Identify all lines of the data containing the string "potted" and copy them.

§ **Excerpted records**:
>>>>
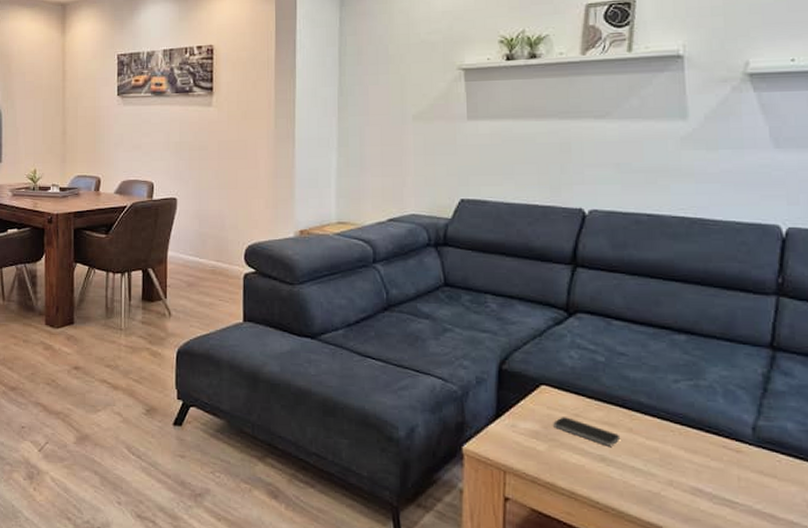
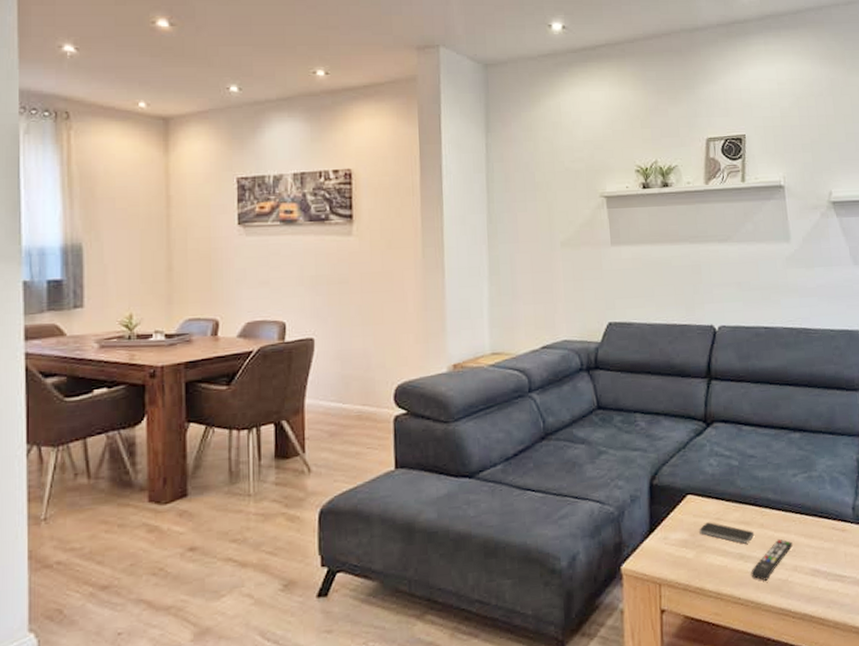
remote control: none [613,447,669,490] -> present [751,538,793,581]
<<<<
>>>>
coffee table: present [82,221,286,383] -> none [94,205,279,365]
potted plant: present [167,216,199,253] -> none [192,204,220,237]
<<<<
>>>>
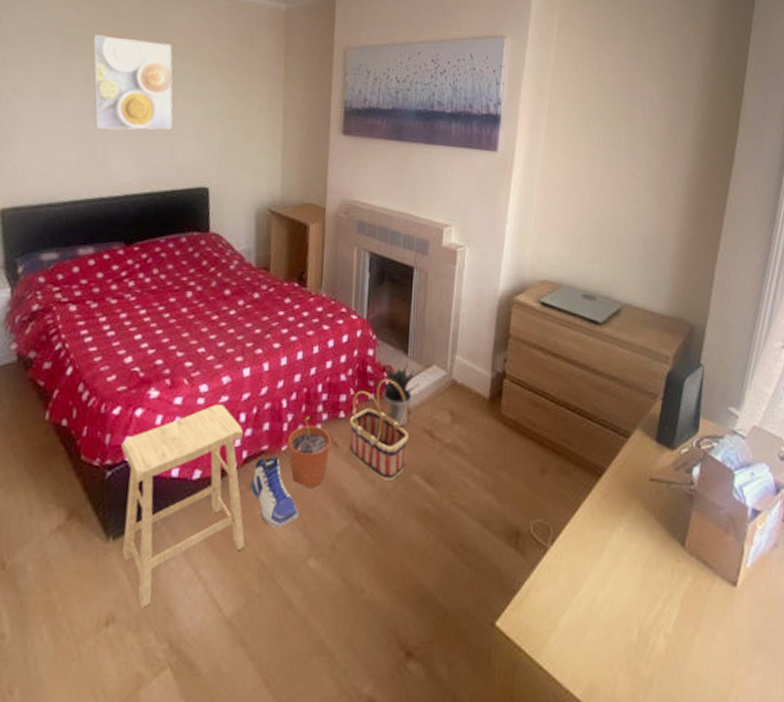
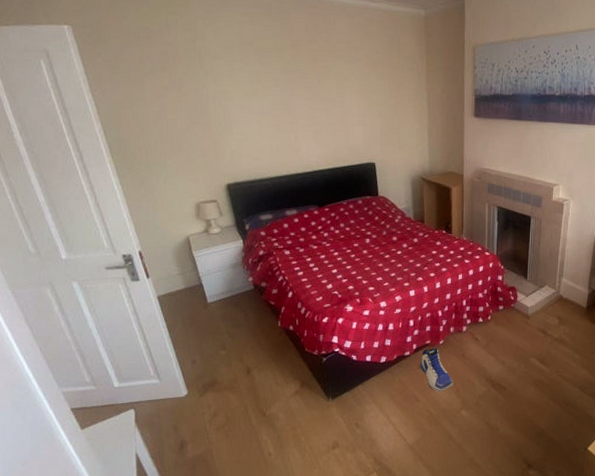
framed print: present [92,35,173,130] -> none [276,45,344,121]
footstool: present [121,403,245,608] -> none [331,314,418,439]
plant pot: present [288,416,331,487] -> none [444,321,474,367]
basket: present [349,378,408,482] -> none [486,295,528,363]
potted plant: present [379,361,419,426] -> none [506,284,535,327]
<<<<
§ **Response to this exercise**:
potted plant: present [167,216,199,253] -> none [192,204,220,237]
potted plant: present [379,361,419,426] -> none [506,284,535,327]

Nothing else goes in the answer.